In der kanadischen Stadt Toronto wurden neu angelegte Radwege entlang der Simcoe Street, der Richmond Street und der Adelaide Street evaluiert. Auf der Richmond und Adelaide Street sind jeweils ein Fahrstreifen zugunsten eines Radfahrstreifens weggefallen, auf der Simcoe Street wurde die Kapazität für den motorisierten Individualverkehr ebenfalls reduziert und zwischen Front und Wellington Street die Einbahnstraßenregelung aufgehoben.
Für die Richmond Street und Adelaide Street wurden die Fahrzeiten vor und nach Installation der Radfahrstreifen erhoben. Die Vorab-Daten wurden am 17.06.2014 erhoben, die Nachher-Daten am 25. und 26.02.2015.
Die erhobenen Fahrzeiten des motorisierten Individualverkehrs entlang der Richmond Street und der Adelaide Street zeigen eine allgemeine Verbesserung für die meisten Zeitabschnitte. Nur auf der Adelaide Street ist während der abendlichen Hauptverkehrszeit ein Anstieg der Fahrzeit zu erkennen. Ursache hierfür sind zwei Fahrten, welche mit 14:10 und 11:53 Minuten eine signifikant höhere Fahrzeit aufweisen als alle anderen Fahrten zur abendlichen Hauptverkehrszeit auf der Adelaide Street.
Die geringeren Fahrzeiten dürften insbesondere mit der Anpassung der LSA-Schaltungen sowie einer aktiven Durchsetzung von Parkverboten und Strafen für Parken in zweiter Reihe zusammenhängen.
Ein Vergleich der Vorher- / Nachher-Daten zeigt, dass die Schaffung von Radfahrstreifen keinen signifikanten Einfluss auf die Fahrzeit des motorisierten Verkehrs entlang der beiden betrachteten Straßenabschnitte hat.
Eine Analyse der Volume-Demand-to-Capacity Ratio (V/C ratio, Verhältnis von Verkehrsstärke und Straßenkapazität) für Straßenzüge mit Radwegen in Minneapolis kommt zu folgenden Ergebnissen. Je näher sich ein Wert 1,0 annähert, desto stärker ist das Stauaufkommen. Bei Werten zwischen 0,5 und 0,75 nimmt die Verkehrsmenge so weit zu, dass der Verkehr weiterhin rollt, ein freier Wechsel zwischen einzelnen Fahrstreifen jedoch nicht immer möglich ist. Bei einem Auslastungsgrad von bis zu 0,75 spricht man von ungebundenem Verkehr oder freier Fahrt (Qualitätsstufen A bis C). Bei Werten zwischen 0,75 – 0,9 tritt Stau auf, der die Reisezeit negativ beeinflusst (gebundener Verkehr (Qualitätsstufe D)). Bei einem Wert zwischen 0,9 und 1,0 ist die Funktion der Straße erheblich eingeschränkt, es handelt sich um zäh fließenden Verkehr (Qualitätsstufe E). Ab einer Auslastung von 1,0 herrscht Stau (Qualitätsstufe F).

━━━━━━━━━━

**Schriftliche Aufgabe**
Setze den Text über die Auswirkungen von Radwegen auf den Autoverkehr im Anschluss an seinen letzten Satz fort.

**Untersuchte Daten**
━━━━━━━━━━

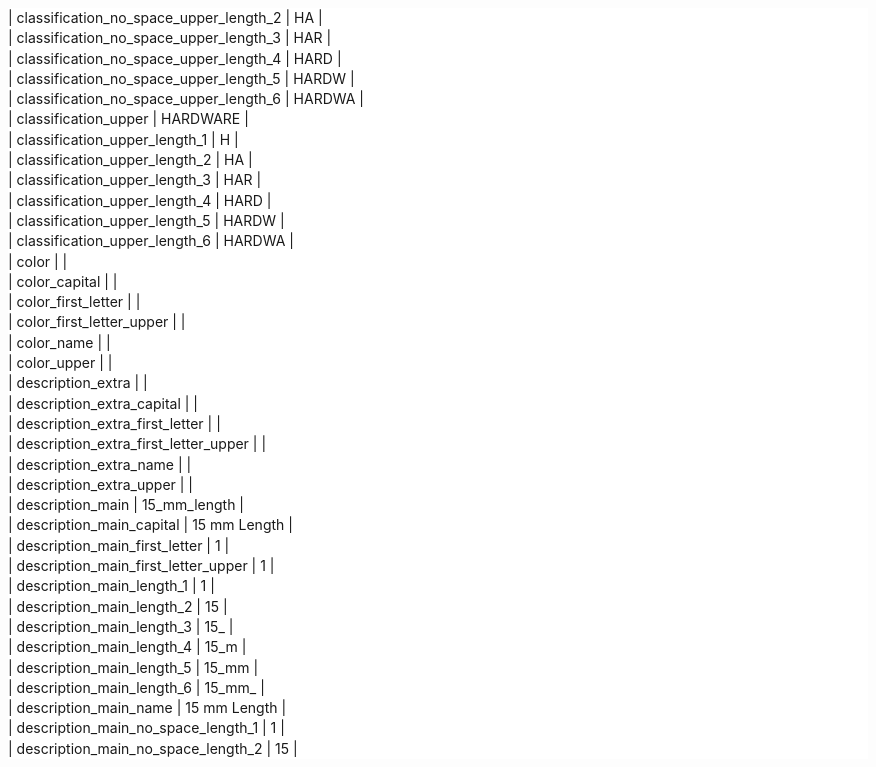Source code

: | classification_no_space_upper_length_2 | HA |  
| classification_no_space_upper_length_3 | HAR |  
| classification_no_space_upper_length_4 | HARD |  
| classification_no_space_upper_length_5 | HARDW |  
| classification_no_space_upper_length_6 | HARDWA |  
| classification_upper | HARDWARE |  
| classification_upper_length_1 | H |  
| classification_upper_length_2 | HA |  
| classification_upper_length_3 | HAR |  
| classification_upper_length_4 | HARD |  
| classification_upper_length_5 | HARDW |  
| classification_upper_length_6 | HARDWA |  
| color |  |  
| color_capital |  |  
| color_first_letter |  |  
| color_first_letter_upper |  |  
| color_name |  |  
| color_upper |  |  
| description_extra |  |  
| description_extra_capital |  |  
| description_extra_first_letter |  |  
| description_extra_first_letter_upper |  |  
| description_extra_name |  |  
| description_extra_upper |  |  
| description_main | 15_mm_length |  
| description_main_capital | 15 mm Length |  
| description_main_first_letter | 1 |  
| description_main_first_letter_upper | 1 |  
| description_main_length_1 | 1 |  
| description_main_length_2 | 15 |  
| description_main_length_3 | 15_ |  
| description_main_length_4 | 15_m |  
| description_main_length_5 | 15_mm |  
| description_main_length_6 | 15_mm_ |  
| description_main_name | 15 mm Length |  
| description_main_no_space_length_1 | 1 |  
| description_main_no_space_length_2 | 15 |  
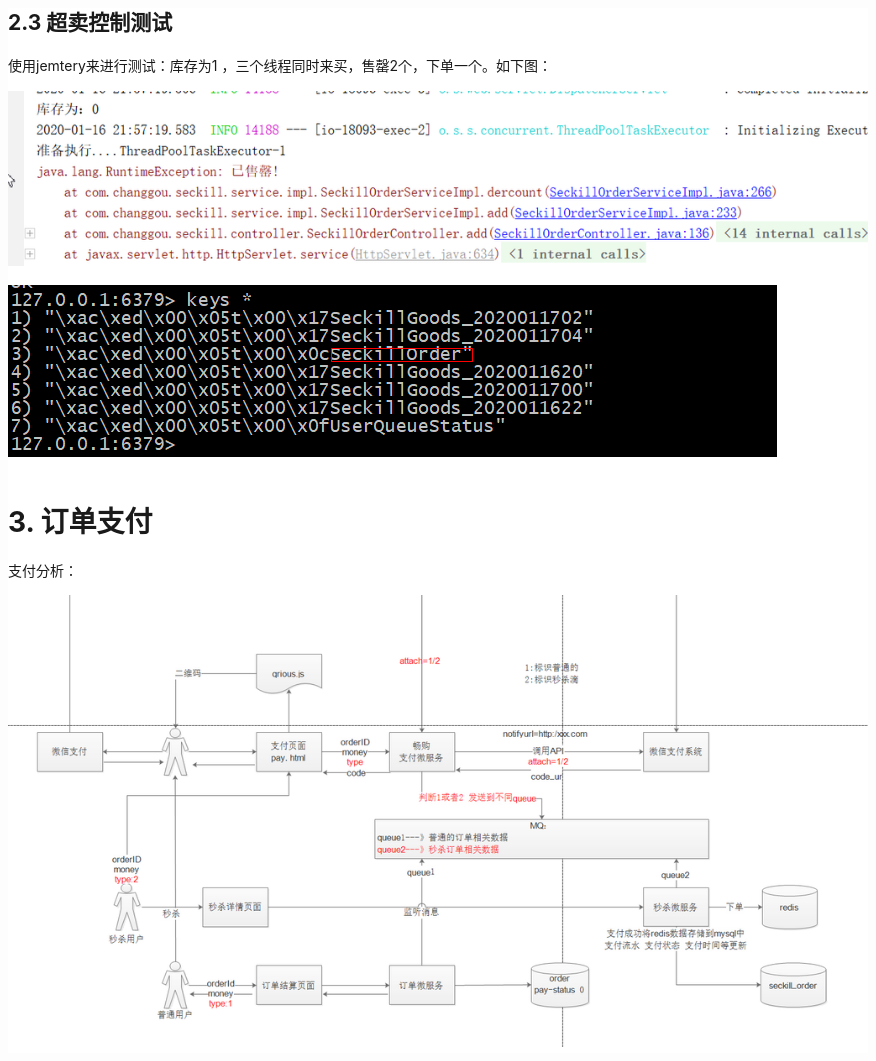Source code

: ## 2.3 超卖控制测试

使用jemtery来进行测试：库存为1 ，三个线程同时来买，售罄2个，下单一个。如下图：

![8](https://raw.githubusercontent.com/Novak666/Learning-working-skill/main/畅购/2022.01.06/pics/8.png)

![9](https://raw.githubusercontent.com/Novak666/Learning-working-skill/main/畅购/2022.01.06/pics/9.png)

# 3. 订单支付

支付分析：

![10](https://raw.githubusercontent.com/Novak666/Learning-working-skill/main/畅购/2022.01.06/pics/10.png)
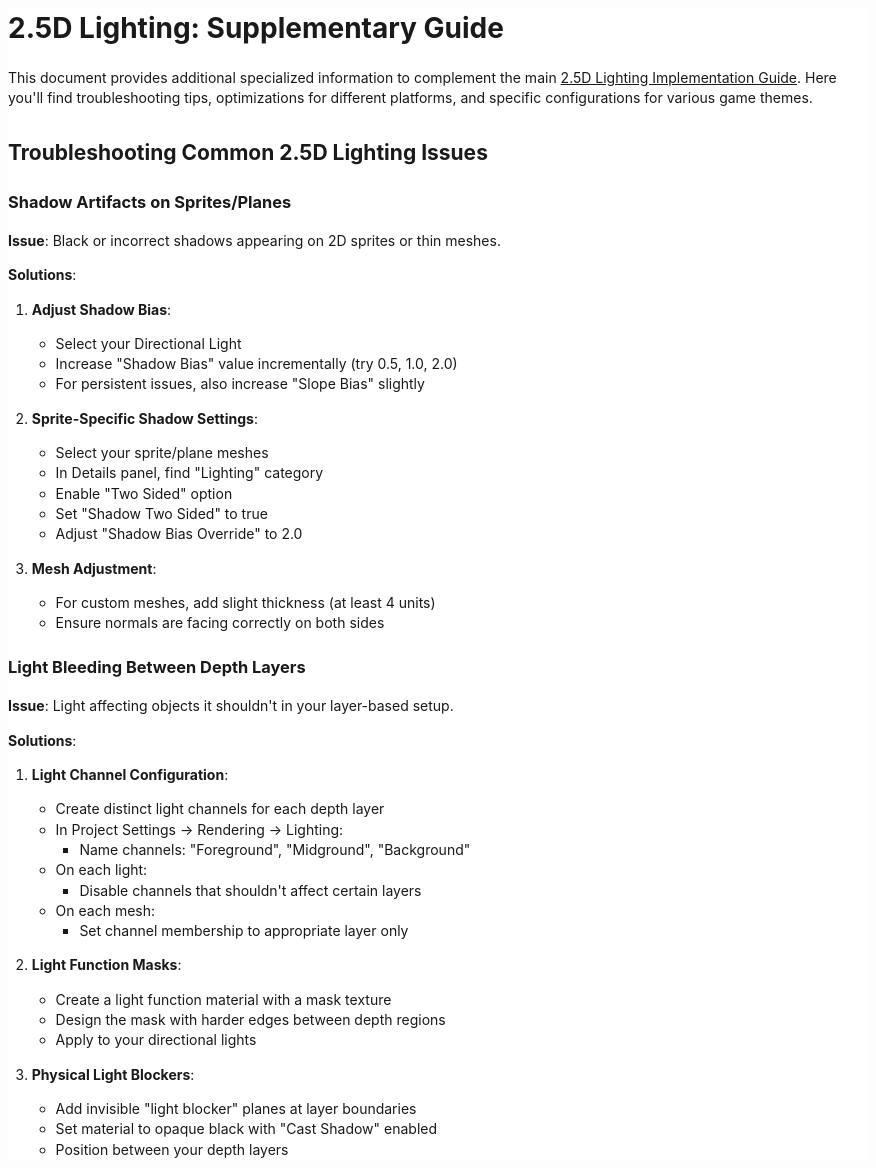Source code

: # 2.5D Lighting: Supplementary Guide

This document provides additional specialized information to complement the main [2.5D Lighting Implementation Guide](./2.5d_lighting_implementation.md). Here you'll find troubleshooting tips, optimizations for different platforms, and specific configurations for various game themes.

## Troubleshooting Common 2.5D Lighting Issues

### Shadow Artifacts on Sprites/Planes

**Issue**: Black or incorrect shadows appearing on 2D sprites or thin meshes.

**Solutions**:
1. **Adjust Shadow Bias**:
   - Select your Directional Light
   - Increase "Shadow Bias" value incrementally (try 0.5, 1.0, 2.0)
   - For persistent issues, also increase "Slope Bias" slightly

2. **Sprite-Specific Shadow Settings**:
   - Select your sprite/plane meshes
   - In Details panel, find "Lighting" category
   - Enable "Two Sided" option
   - Set "Shadow Two Sided" to true
   - Adjust "Shadow Bias Override" to 2.0

3. **Mesh Adjustment**:
   - For custom meshes, add slight thickness (at least 4 units)
   - Ensure normals are facing correctly on both sides

### Light Bleeding Between Depth Layers

**Issue**: Light affecting objects it shouldn't in your layer-based setup.

**Solutions**:
1. **Light Channel Configuration**:
   - Create distinct light channels for each depth layer
   - In Project Settings → Rendering → Lighting:
     - Name channels: "Foreground", "Midground", "Background"
   - On each light:
     - Disable channels that shouldn't affect certain layers
   - On each mesh:
     - Set channel membership to appropriate layer only

2. **Light Function Masks**:
   - Create a light function material with a mask texture
   - Design the mask with harder edges between depth regions
   - Apply to your directional lights

3. **Physical Light Blockers**:
   - Add invisible "light blocker" planes at layer boundaries
   - Set material to opaque black with "Cast Shadow" enabled
   - Position between your depth layers
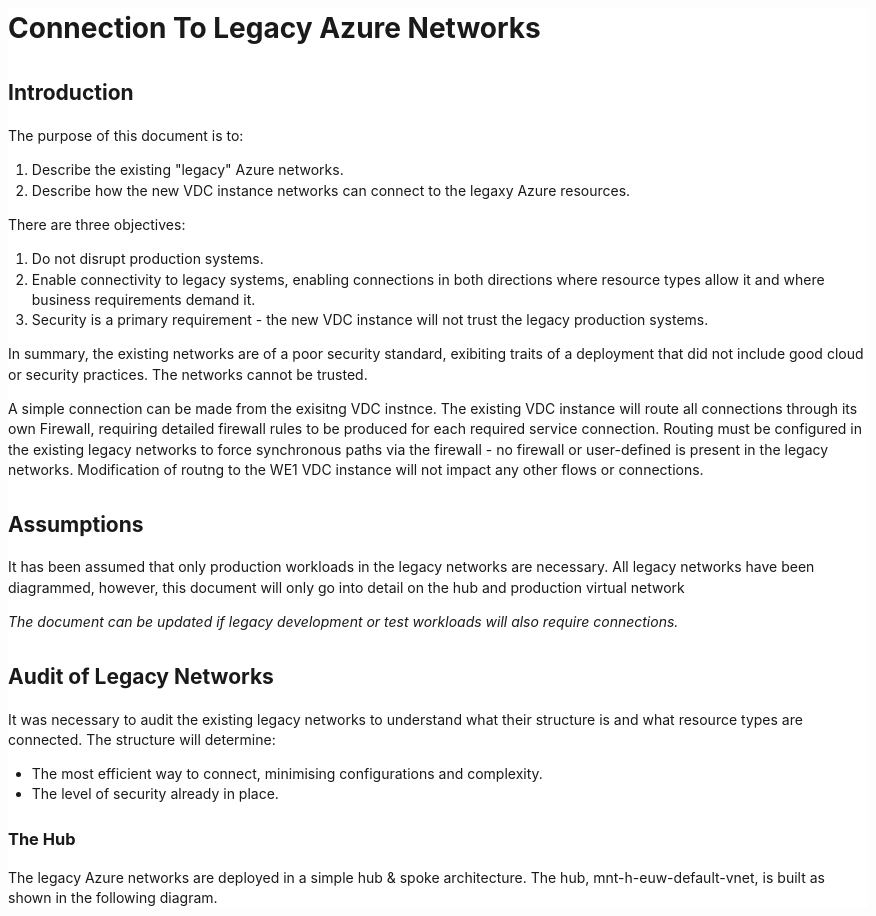# Connection To Legacy Azure Networks

## Introduction

The purpose of this document is to:

1. Describe the existing "legacy" Azure networks.
2. Describe how the new VDC instance networks can connect to the legaxy Azure resources.

There are three objectives:

1. Do not disrupt production systems.
2. Enable connectivity to legacy systems, enabling connections in both directions where resource types allow it and where business requirements demand it.
3. Security is a primary requirement - the new VDC instance will not trust the legacy production systems.

In summary, the existing networks are of a poor security standard, exibiting traits of a deployment that did not include good cloud or security practices. The networks cannot be trusted.

A simple connection can be made from the exisitng VDC instnce. The existing VDC instance will route all connections through its own Firewall, requiring detailed firewall rules to be produced for each required service connection. Routing must be configured in the existing legacy networks to force synchronous paths via the firewall - no firewall or user-defined is present in the legacy networks. Modification of routng to the WE1 VDC instance will not impact any other flows or connections.

## Assumptions

It has been assumed that only production workloads in the legacy networks are necessary. All legacy networks have been diagrammed, however, this document will only go into detail on the hub and production virtual network

*The document can be updated if legacy development or test workloads will also require connections.*

## Audit of Legacy Networks

It was necessary to audit the existing legacy networks to understand what their structure is and what resource types are connected. The structure will determine:

* The most efficient way to connect, minimising configurations and complexity.
* The level of security already in place.

### The Hub

The legacy Azure networks are deployed in a simple hub & spoke architecture. The hub, mnt-h-euw-default-vnet, is built as shown in the following diagram.
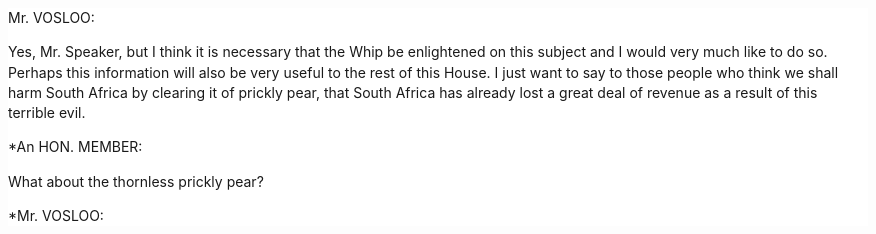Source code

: <speech by="#vosloo">

<from>Mr. <person refersTo="hansard_za">VOSLOO</person>:</from>

<p>Yes, Mr. Speaker, but I think it is necessary that the Whip be enlightened on this subject and I would very much like to do so. Perhaps this information will also be very useful to the rest of this House. I just want to say to those people who think we shall harm South Africa by clearing it of prickly pear, that South Africa has already lost a great deal of revenue as a result of this terrible evil.</p>

</speech>

<speech by="#hon_member">

<from>*An <person refersTo="hansard_za">HON. MEMBER</person>:</from>

<p>What about the thornless prickly pear?</p>

</speech>

<speech by="#vosloo">

<from>*Mr. <person refersTo="hansard_za">VOSLOO</person>:</from>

━━━━━━━━━━

**Antwortteil**
Die Wirkung des Wegfalls eines Fahrstreifens zugunsten eines Radfahrstreifens ist eindeutig: Die Auslastung während der Hauptverkehrszeit steigt an. Ein Anstieg von 30% auf 62% wie im Falle der 19th Ave. S geht mit einer weitaus besseren Ausnutzung der zur Verfügung stehenden Flächen einher (Flächeneffizienz steigt), jedoch werden Fahrstreifenwechsel schwieriger. Die gefahrenen Geschwindigkeiten der einzelnen Verkehrsteilnehmer gleichen sich an, der Verkehrsfluss homogenisiert sich.
In Deutschland wird aus Gründen der Effizienz angestrebt, einen Auslastungsgrad von 0,40 bis 0,60 zu erreichen. Mit Ausnahme der 19th Ave. S würden alle Straßen in Minneapolis trotz der weggefallenen Fahrspur deutsche Qualitätskriterien erfüllen. Die Überschreitung der 19th Ave. S ist minimal und daher vertretbar.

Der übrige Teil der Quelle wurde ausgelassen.